Tom MacWright

tom@macwright.com

Review: Keyboardio Atreus

View of the keyboard on my table

Nobody needs this keyboard. If you want to type, all you need is a laptop. The Keychron K2, Logitech K380, or Apple Magic Keyboard will work if you keep your laptop closed.

The Atreus is a keyboard for experimentation and fun. It sits in the intersection of four trends:

  • Columnar: the keys are in straight rows, not staggered.
  • Minimal: no number keys, arrow keys, or symbol keys.
  • Ergonomic: the layout is split into two angled halves with a gap in the middle.
  • Mechanical: the keys are louder and move further than modern laptop keyboards.

The Atreus started as a handmade kit designed by Phil Hagelberg. This version of it is produced by Keyboardio, a pair of engineers who redesigned the Atreus into something that could be produced at scale and with mass-market level fit & finish.

I’ve been using the Atreus part-time for the last few months, and it’s just what I hoped for. The learning curve is steep but achievable. My hands feel pretty good when I use it. I think it’s more ergonomic than my usual keyboard. Plus it’s simply cool and fun to use.
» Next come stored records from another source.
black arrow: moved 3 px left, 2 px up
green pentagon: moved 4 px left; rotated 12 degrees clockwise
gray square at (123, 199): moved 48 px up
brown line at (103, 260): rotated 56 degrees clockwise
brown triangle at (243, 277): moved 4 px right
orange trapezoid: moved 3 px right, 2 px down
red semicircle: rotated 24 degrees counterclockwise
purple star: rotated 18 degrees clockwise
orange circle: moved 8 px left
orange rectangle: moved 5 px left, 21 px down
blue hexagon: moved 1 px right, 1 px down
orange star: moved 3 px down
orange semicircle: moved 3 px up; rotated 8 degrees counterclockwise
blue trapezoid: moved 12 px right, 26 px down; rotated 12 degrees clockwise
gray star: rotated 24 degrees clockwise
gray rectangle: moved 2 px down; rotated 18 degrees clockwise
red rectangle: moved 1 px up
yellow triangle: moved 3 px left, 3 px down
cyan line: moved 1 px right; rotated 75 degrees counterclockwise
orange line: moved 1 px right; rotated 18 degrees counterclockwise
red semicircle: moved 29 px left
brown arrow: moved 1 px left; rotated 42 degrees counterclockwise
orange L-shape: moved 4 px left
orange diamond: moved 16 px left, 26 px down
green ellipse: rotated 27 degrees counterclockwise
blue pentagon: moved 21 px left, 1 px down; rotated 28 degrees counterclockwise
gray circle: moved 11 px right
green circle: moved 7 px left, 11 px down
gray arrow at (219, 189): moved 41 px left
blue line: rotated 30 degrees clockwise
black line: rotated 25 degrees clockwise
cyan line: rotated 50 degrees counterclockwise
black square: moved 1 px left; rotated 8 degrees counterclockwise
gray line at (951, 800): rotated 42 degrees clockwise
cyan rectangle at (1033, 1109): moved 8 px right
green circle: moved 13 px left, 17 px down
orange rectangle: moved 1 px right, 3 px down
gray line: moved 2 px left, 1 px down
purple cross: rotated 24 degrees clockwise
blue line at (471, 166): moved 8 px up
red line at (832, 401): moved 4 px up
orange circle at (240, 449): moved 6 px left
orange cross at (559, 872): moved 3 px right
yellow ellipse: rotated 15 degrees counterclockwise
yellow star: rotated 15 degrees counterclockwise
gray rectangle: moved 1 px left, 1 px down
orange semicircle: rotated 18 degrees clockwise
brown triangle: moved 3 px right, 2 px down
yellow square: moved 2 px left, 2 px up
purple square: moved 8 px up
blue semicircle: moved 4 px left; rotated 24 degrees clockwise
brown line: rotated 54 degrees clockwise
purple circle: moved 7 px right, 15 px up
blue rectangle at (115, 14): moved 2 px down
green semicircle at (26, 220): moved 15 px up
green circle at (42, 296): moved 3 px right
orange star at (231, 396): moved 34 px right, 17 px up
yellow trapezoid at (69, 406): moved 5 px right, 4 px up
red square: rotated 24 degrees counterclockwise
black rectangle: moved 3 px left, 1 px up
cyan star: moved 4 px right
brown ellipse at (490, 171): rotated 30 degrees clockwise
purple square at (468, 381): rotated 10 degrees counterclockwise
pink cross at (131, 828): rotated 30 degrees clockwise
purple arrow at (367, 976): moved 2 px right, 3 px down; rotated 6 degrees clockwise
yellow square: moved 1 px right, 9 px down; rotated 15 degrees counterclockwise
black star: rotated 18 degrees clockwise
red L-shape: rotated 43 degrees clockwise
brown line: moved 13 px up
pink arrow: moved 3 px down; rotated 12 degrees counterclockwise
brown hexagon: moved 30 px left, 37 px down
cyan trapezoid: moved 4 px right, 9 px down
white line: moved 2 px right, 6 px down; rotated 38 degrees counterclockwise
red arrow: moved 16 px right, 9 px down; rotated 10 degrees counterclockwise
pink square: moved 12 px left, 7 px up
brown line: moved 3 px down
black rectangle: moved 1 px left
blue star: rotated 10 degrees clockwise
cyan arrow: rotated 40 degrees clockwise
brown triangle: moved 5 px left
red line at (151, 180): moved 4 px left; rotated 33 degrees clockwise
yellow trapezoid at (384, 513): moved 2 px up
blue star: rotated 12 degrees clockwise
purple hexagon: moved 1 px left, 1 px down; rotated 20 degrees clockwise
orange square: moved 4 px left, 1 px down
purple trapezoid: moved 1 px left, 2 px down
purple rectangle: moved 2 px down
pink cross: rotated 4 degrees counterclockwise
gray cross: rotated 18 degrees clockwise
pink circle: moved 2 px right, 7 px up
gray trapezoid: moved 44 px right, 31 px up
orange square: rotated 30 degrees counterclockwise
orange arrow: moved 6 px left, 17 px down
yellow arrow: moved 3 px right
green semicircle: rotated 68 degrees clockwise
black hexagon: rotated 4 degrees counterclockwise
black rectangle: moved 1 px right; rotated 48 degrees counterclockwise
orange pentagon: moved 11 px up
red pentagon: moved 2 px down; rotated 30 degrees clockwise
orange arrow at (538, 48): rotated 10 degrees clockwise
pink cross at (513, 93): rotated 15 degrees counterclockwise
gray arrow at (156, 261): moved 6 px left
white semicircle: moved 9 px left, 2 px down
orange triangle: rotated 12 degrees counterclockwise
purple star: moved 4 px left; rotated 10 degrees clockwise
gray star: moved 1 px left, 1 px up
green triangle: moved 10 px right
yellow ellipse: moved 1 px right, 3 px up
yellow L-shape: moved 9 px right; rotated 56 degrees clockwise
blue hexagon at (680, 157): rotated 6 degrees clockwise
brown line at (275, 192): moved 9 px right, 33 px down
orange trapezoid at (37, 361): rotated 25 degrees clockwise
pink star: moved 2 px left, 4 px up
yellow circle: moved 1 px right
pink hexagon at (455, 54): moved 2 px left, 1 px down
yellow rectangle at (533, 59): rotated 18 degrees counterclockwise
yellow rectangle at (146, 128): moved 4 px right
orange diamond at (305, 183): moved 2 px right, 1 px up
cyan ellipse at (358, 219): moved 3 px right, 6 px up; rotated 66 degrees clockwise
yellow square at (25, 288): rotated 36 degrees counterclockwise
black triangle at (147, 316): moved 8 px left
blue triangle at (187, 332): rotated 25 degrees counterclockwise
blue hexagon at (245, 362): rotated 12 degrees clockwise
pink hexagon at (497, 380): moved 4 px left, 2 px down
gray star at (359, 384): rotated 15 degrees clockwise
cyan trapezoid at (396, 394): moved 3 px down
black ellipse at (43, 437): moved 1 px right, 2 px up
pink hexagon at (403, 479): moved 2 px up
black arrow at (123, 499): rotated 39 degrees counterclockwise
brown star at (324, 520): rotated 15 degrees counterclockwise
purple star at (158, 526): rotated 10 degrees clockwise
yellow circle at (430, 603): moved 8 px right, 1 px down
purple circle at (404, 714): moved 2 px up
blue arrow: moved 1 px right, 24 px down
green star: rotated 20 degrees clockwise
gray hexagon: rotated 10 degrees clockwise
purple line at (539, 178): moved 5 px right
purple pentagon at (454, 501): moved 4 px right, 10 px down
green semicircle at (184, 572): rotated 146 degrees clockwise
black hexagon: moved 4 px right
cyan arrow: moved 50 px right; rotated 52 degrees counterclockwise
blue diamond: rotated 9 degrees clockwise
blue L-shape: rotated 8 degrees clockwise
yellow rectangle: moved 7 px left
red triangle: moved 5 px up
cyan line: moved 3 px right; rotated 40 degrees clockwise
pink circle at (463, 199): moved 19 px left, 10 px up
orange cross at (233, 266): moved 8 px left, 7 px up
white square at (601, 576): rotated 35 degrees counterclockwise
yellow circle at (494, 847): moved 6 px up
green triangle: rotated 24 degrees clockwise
showing how flat the keyboard is

As a novelty device, it’s important that the Atreus feels solid. And it does, even though it’s very small. It’s heavy enough, with no wobbles or gaps in construction. With weight as a sort of metric, I can see keyboards gaming it. My Keychron has an aluminum case that adds to the weight, but there are visible gaps and mismatches in its manufacturing.

The learning curve

Like other tiny keyboards, there’s a big learning curve for the Atreus. There are basically three big things to learn:

  1. There are way fewer keys, so you have to press the “Fun” key to access things like numbers and symbols.
  2. With the split, letters like T, G, B, Y, H, and N belong to your left or right hand and you can’t “cross.” So if you previously typed “B” with your right hand, you’ll have to retrain yourself to type it with your left.
  3. With the compact layout, there are no extra-bit keys like the space bar or tab key on a traditional keyboard.

legend

The biggest challenge for me is #2: it’s hard to remember which hand types which keys. That’s also the biggest problem with switching back to traditional layouts: I’ll stretch to type “B” with my left hand because that works on the Atreus, but it doesn’t make that much sense on a traditional keyboard.

I owned a Keyboardio Model 01 before, and though I was never able to adjust to its layout, the changes that it required to my typing were positive even for traditional keyboards. These isolinear keyboards make it harder to do suboptimal bad habits like typing the letter ‘p’ with your ring finger instead of your pinky - and once you learn to switch, it feels better overall.

Then there are the layers. Memorizing layers is a challenge, but the accessibility of special keys isn’t that different from a standard keyboard. Instead of typing Shift-1 to get a ! symbol, you type Super-Q. The additional layer of keys is a pain to get to and navigate out of, but it isn’t necessary for any input keys, only for keys like play/pause media controls.

Where this kind of keyboard tends to succeed or fail is the design of its “thumb cluster”. Whereas a traditional keyboard has a huge space bar which is the main key you hit with your thumbs, these tiny keyboards have tiny space bars and expect you to do a lot more with your thumbs. I struggled to make the thumb cluster on the Keyboardio Model 01 work, but the one on the Atreus is really convenient - there’s only one row of keys for your thumbs and they’re tightly packed in with the rest of the keys.

The keys

I followed the Kickstarter campaign for this keyboard, like I did for the Model 01, so I read all about some of their challenges producing these things. Hardware is hard. They tried lots of different processes to produce durable keys for this keyboard and eventually landed on etching symbols instead of printing them.

etched keys on the Atreus

This decision turned out really well. The keys look cool, are super durable, and you feel the legends just a bit. The keys are opaque and this keyboard isn’t backlit, which works out perfectly fine: when I find myself working in the dark, I should usually stop working.


Anyway, nobody needs this thing, but it’s a lot of fun and it’s a really nice object. There’s a significant learning curve, but that’s part of the appeal for some of us: learning new and maybe-better ways to type gives us the same feeling as learning to ride a bike. Learning to ride a fixed-gear bike can let you relive that experience (but it’s ridiculous and niche), and learning how to type on a tiny keyboard can too, with the same caveats.

I think the Atreus is ideally positioned as a fun alternative keyboard. It’s different from a normal keyboard, but not so different that the learning curve is brutal, it’s small enough to fit on your desk as you cycle between it and a traditional keyboard, and it’s less expensive than a Kinesis Advantage, Ergodox, or Moonlander.